» What you are asked to do
Set down each line from the start of the material exactly, please, up to and including the one that contains "Low, 2007-07-01: 9.18 -> 7.98".

» Record excerpts
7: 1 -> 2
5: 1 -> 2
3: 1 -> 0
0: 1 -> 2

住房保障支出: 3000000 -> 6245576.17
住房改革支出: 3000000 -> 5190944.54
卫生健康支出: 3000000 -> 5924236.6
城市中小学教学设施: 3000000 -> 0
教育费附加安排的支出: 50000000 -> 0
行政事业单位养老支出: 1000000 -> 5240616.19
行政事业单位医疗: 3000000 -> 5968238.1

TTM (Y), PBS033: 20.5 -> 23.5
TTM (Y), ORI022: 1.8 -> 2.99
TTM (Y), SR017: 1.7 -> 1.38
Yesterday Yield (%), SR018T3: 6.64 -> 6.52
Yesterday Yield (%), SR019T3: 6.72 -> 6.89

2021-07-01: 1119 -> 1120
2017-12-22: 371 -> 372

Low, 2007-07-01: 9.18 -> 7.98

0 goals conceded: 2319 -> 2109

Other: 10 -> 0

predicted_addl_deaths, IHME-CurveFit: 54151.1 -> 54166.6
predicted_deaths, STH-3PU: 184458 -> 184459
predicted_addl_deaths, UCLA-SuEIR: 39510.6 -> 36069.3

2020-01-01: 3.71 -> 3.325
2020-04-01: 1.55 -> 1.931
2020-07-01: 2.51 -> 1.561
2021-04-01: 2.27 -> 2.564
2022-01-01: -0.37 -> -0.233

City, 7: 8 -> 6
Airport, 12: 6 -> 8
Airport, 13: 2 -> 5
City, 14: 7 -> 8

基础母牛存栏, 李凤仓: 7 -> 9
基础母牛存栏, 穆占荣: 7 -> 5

» Exercise solution
7: 1 -> 2
5: 1 -> 2
3: 1 -> 0
0: 1 -> 2

住房保障支出: 3000000 -> 6245576.17
住房改革支出: 3000000 -> 5190944.54
卫生健康支出: 3000000 -> 5924236.6
城市中小学教学设施: 3000000 -> 0
教育费附加安排的支出: 50000000 -> 0
行政事业单位养老支出: 1000000 -> 5240616.19
行政事业单位医疗: 3000000 -> 5968238.1

TTM (Y), PBS033: 20.5 -> 23.5
TTM (Y), ORI022: 1.8 -> 2.99
TTM (Y), SR017: 1.7 -> 1.38
Yesterday Yield (%), SR018T3: 6.64 -> 6.52
Yesterday Yield (%), SR019T3: 6.72 -> 6.89

2021-07-01: 1119 -> 1120
2017-12-22: 371 -> 372

Low, 2007-07-01: 9.18 -> 7.98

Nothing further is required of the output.